◆ Trecho fornecido
* * *

Samurais do Doce

AO FUNDIR A BASE E A LEVEZA DA MILENAR CONFEITARIA JAPONESA AO PRIMOR TÉCNICO DA PÂTISSERIE FRANCESA, AS CHEFS VIVIANNE WAKUDA E SAIKO IZAWA BRILHAM NA RESTAURAÇÃO PAULISTANA COM CRIAÇÕES AUTORAIS QUE INSTIGAM OS OLHOS

AO FUNDIR A BASE E A LEVEZA DA MILENAR CONFEITARIA JAPONESA AO PRIMOR TÉCNICO DA PÂTISSERIE FRANCESA, AS CHEFS VIVIANNE WAKUDA E SAIKO IZAWA BRILHAM NA RESTAURAÇÃO PAULISTANA COM CRIAÇÕES AUTORAIS QUE INSTIGAM OS OLHOS E O PALADAR

 

Em comum, os olhos puxados de quem descende ou nasceu no lado oriental do planeta e o enorme talento no trato do doce. Dueto samurai feminino que tem brilhado na cena gastronômica de São Paulo, as chefs-pâtissiers Vivianne Hitomi Wakuda, da Wakuda Pâtisserie, e Saiko Izawa, do incensado Casa do Porco, do premiado chef Jefferson Rueda, trafegam com desenvoltura entre a leveza dos wagashis — os tradicionais doces da clássica confeitaria japonesa ligada ao culto do chá — e os cânones e o primor técnico da pâtisserie francesa representados em boa medida pelos yogashis (o doce japonês ocidentalizado), utilizando ingredientes e a alma brasileiros. O resultado? Criações autorais de extrema ousadia que primam pela originalidade e pelo equilíbrio de cores, sabores e texturas.

* * *

[Registros de dados]
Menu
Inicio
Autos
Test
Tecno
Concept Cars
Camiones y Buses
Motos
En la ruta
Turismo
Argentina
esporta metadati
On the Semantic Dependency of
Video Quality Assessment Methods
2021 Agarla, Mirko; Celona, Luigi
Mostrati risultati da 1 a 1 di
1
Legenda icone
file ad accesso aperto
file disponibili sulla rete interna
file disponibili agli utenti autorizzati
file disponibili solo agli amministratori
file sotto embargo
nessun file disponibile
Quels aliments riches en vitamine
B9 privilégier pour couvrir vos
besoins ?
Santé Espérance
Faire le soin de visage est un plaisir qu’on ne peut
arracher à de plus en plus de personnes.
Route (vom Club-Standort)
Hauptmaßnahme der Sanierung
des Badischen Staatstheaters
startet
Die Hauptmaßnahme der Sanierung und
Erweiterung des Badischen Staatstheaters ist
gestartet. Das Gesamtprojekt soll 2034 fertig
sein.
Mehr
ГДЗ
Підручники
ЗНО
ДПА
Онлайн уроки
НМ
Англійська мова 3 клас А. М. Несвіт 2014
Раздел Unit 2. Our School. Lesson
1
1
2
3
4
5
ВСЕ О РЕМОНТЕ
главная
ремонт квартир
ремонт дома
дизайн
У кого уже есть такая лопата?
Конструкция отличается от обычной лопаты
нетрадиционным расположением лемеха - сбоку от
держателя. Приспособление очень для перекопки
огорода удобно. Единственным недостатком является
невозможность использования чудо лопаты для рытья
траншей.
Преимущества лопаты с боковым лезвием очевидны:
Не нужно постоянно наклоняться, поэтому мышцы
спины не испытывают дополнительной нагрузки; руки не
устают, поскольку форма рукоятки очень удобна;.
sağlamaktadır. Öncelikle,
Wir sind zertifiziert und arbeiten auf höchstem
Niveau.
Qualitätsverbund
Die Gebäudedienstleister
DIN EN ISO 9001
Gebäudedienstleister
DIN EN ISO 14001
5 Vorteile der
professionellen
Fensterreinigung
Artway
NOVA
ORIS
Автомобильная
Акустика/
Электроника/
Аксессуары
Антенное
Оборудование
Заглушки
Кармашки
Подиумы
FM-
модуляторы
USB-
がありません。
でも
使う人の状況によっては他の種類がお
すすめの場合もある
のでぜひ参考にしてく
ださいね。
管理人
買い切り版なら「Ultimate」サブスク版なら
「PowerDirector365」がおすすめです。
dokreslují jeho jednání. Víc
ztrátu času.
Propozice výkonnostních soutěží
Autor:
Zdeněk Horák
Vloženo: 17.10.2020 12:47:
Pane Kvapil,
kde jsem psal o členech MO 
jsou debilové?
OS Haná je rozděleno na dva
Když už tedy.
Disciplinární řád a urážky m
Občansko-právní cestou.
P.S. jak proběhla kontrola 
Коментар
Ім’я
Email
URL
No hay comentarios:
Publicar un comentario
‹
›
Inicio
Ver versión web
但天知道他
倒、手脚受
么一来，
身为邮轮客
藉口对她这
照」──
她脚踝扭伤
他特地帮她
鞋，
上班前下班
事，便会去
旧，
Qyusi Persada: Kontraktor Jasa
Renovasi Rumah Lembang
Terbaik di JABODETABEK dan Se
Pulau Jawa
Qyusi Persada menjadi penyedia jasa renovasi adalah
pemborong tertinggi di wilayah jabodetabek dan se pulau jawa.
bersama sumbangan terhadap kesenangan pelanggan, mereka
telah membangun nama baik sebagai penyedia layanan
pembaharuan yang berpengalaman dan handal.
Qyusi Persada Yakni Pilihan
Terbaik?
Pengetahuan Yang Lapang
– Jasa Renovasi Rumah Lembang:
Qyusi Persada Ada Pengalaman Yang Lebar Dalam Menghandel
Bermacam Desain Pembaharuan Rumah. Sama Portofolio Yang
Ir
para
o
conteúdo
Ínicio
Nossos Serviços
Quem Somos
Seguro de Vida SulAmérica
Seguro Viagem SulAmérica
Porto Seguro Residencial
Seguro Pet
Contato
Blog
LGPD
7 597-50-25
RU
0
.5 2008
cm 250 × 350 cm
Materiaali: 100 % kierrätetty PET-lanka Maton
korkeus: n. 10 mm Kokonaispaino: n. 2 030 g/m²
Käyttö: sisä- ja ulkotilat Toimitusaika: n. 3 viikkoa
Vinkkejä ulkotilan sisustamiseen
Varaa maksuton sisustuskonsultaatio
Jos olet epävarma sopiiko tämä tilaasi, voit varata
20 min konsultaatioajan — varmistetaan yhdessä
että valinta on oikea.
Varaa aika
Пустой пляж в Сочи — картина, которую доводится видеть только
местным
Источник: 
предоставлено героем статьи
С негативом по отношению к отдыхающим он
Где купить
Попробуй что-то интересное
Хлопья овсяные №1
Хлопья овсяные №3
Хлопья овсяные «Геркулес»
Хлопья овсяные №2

* * *

◆ Item de trabalho 1
Segundo o texto sobre as chefs confeiteiras, em qual restaurante trabalha Saiko Izawa?
◆ Item de trabalho 2
Reescreva em forma de lista o parágrafo do texto sobre as chefs confeiteiras que começa com "Em comum, os olhos puxados", mantendo os fatos principais.
◆ Item de trabalho 3
Retome o texto sobre as chefs confeiteiras a partir do ponto em que ele termina.

◆ Resposta do exercício 1
No Casa do Porco, do chef Jefferson Rueda.

◆ Resposta do exercício 2
- As chefs-pâtissiers Vivianne Hitomi Wakuda, da Wakuda Pâtisserie, e Saiko Izawa, do Casa do Porco, do chef Jefferson Rueda, se destacam na cena gastronômica de São Paulo.
- Ambas descendem de orientais ou nasceram no Oriente e têm grande talento com doces.
- Transitam entre os wagashis, doces tradicionais da confeitaria japonesa ligada ao culto do chá, e a técnica da pâtisserie francesa, representada pelos yogashis (o doce japonês ocidentalizado).
- Usam ingredientes e a alma brasileiros.
- Criam doces autorais ousados, originais e equilibrados em cores, sabores e texturas.

◆ Resposta do exercício 3
 

Paulista natural de São Roque mas criada na vizinha Ibiúna, a menos de uma hora da capital, Vivi Wakuda, de 29 anos, se formou, em 2007, nos bancos do Senac de Campos do Jordão. Ainda durante o curso ganhou uma bolsa de estudos no Japão. Viajou para a terra de seus ancestrais para aprender os segredos da confeitaria da pátria do Sol Nascente, tanto a milenar quanto a ocidentalizada, ambas, por sinal, bem pouco conhecidas dos gourmets e foodies brasileiros.

 

Lá, na província de Fukui, estagiou em uma confeitaria antiquíssima, cuja fundação data de 1699, onde aprendeu os segredos dos yogashis. Também descobriu como aproveitar os ingredientes de formas diferentes, resgatando o repertório que trazia da infância, na qual os pais e os avós, produtores rurais do interior, plantavam hortaliças, batata-doce, castanha portuguesa e caqui, dentre outros produtos.

 

“Vi que, a partir desta vertente confeiteira, poderia usar todos esses ingredientes nas receitas e não apenas os tradicionais arroz e feijão”, diz.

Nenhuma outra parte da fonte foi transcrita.